£1,500 for retirement advice covers all ages and includes robo
Retirees can use £1,500 from their pension pots to pay for financial advice from April, it was announced this afternoon.
People using the money will be able to opt for robo-advice as one choice, alongside traditional face to face advice.
The plans, arising from the Budget 2016, have been rubber stamped today.
The new Pension Advice Allowance will enable people to withdraw £500 up to three occasions from their pension pots tax-free to put towards the cost of pensions and retirement advice.
Following a consultation, the Economic Secretary to the Treasury, Simon Kirby, has today confirmed that the £500 allowance:
• can be used a total of three times, only once in a tax year, allowing people to access retirement advice at different stages of their lives, for example when first choosing pension or just prior to retirement
• will be available at any age, allowing people of all ages to engage with retirement planning
• can be redeemed against the cost of regulated financial advice, including ‘robo advice’ as well as traditional face-to-face advice
• will be available to holders of “defined contribution” pensions and hybrid pensions with a defined contribution element, not “defined benefit” or final salary type schemes
Pension providers will be able to offer the allowance to their members from April 2017.
Simon Kirby, Economic Secretary to the Treasury, said: “Pensions and savings decisions are some of the most important a person will make during their lifetime.
“This allowance will help people get the vital financial help they need to plan for their retirement.”
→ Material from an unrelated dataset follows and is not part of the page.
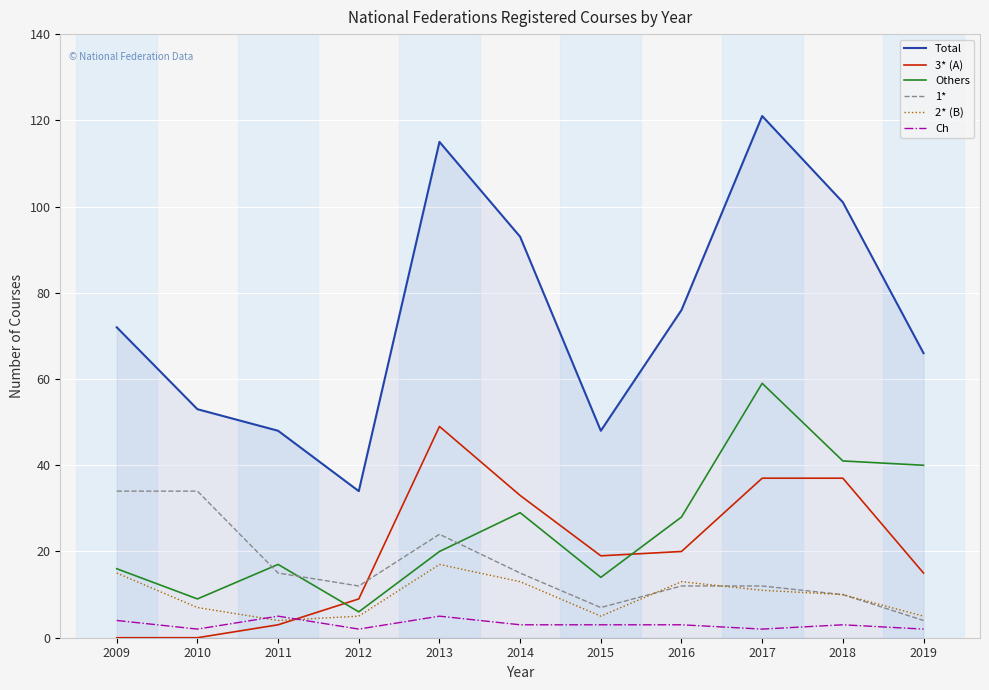

Which series has the largest total across all categories?

Total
Tom Selby, senior analyst at AJ Bell, said: “The introduction of the advice allowance is an improvement on the existing system, but we need to be realistic about what this will achieve. According to the Treasury’s own analysis, face-to-face advice costs £150 per hour on average, and can take up to nine hours for pensions – meaning even with the allowance you still might have to make up a shortfall of £850.
“The sector is clearly evolving and innovative ‘robo-advice’ models may develop to help people assess their retirement options. But we are some way from that point at the moment and the Government should not see the advice allowance as some sort of panacea that will magically solve the UK’s advice gap.”
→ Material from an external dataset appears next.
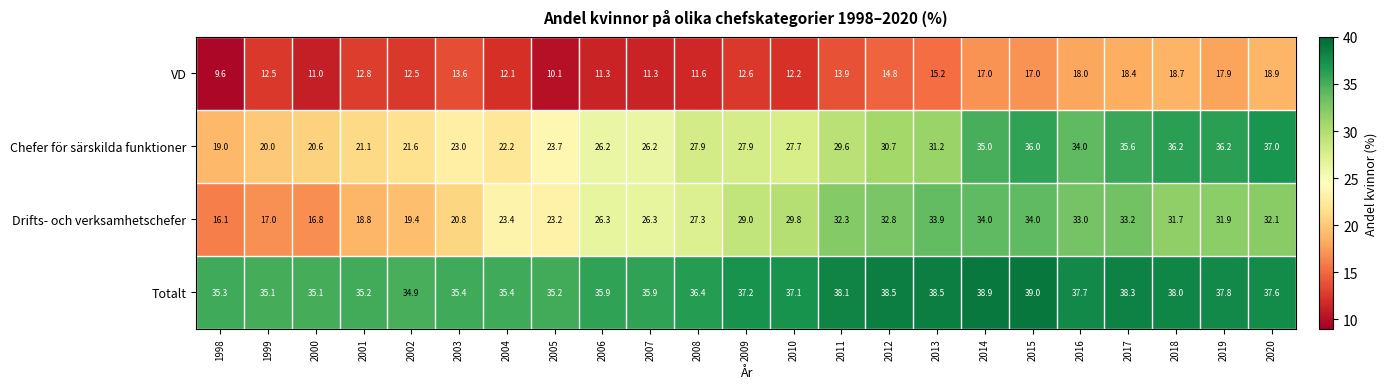

Is it true that Chefer för särskilda funktioner equals 22.2 at 2004?

True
David Stevens, director of Advice Strategy at LV=, said: “The Government is absolutely right to allow people to access money from their pension pot to pay for advice and it’s positive this reform covers both traditional and ‘robo-advice’ to meet consumers’ changing habits. We know that the upfront cost of advice can be a major barrier for consumers and today’s announcement should ensure that more people can get the help and support they need. Professional financial advice is vital for retirement planning to help people make the right decisions for them and ensure consumers get the most from their hard-earned savings.”